Scott Carey | Feb. 15, 2017
Tracking employees via biometric badges is a growing trend in the enterprise

The company then combines this physical world data with data from work systems (primarily Microsoft) to pull in calendar and email usage data, not content. By combining this digital communications data with data from the physical world managers using Humanyze dashboards can get a "holistic view of what goes on in the company", Waber says. Managers can start to see how they spread their time between people, how different teams talk to one another, if meetings are inclusive enough and how cohesive groups are.

This may sound like a micromanagers dream, but Waber says the overall aim is not to shame employees but for "quantifying the value of employees having coffee together in the age of of working from home."

Employees can also access their own personal dashboards to see "what you do, how you compare to the team average. If you want a different role you can look at what they do. You can start to see how you compare, so benchmarking within your company."

There are other vendors focusing on cutting down on stress levels in the workplace using biometric tracking.

Earlier this month LinkedIn and Stanford University's mind and body lab collaborated with the makers of a wearable breathing tracker called Spire to prove that "workers who wore a Spire tracker -- a small, pebble-sized device that clips to a belt buckle or bra strap -- experienced significantly less stress and negative moods, as well as more productive and "focused" work hours than non-Spire users," the press release reads.

LinkedIn's global wellness manager, Michael Susi, said they "used Spire to make tangible improvements to things that can seem fleeting: focus, distraction, and productivity. Lowering stress while increasing productivity is crucial to the success of any business, and to be able to do both of those with one device is rather powerful."


Unsurprisingly PwC found that "more than half of employees would consider wearing a smartwatch from their employer if their data was used to improve things such as working hours, stress levels and where they can work from." The problem then tends to come down to trust that your boss won't use this data against you.

Concerns over workplace monitoring and biometrics came to a head last year when Daily Telegraph journalists objected to their desk time being monitored.

Part of the issue here was around consent. According to Buzzfeed the staff were not asked for consent to be monitored at their desk and only discovered what the devices were after "Googling the brand name and discovered they were wireless motion detectors produced by a company called OccupEye that monitor whether individuals are using their desks."

GIVEN INFORMATION:
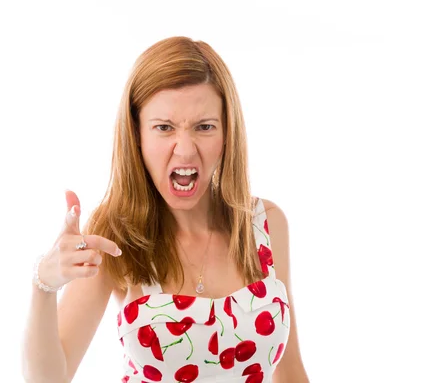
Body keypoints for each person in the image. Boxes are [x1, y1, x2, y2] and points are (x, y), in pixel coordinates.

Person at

WHAT YOU HAVE TO DO: Return the passage of the article on workplace biometric tracking starting at "Unsurprisingly PwC found" and ending at "data against you.", copied word for word. The listing comes from a separate source.

OUTPUT FOR THIS TASK:
Unsurprisingly PwC found that "more than half of employees would consider wearing a smartwatch from their employer if their data was used to improve things such as working hours, stress levels and where they can work from." The problem then tends to come down to trust that your boss won't use this data against you.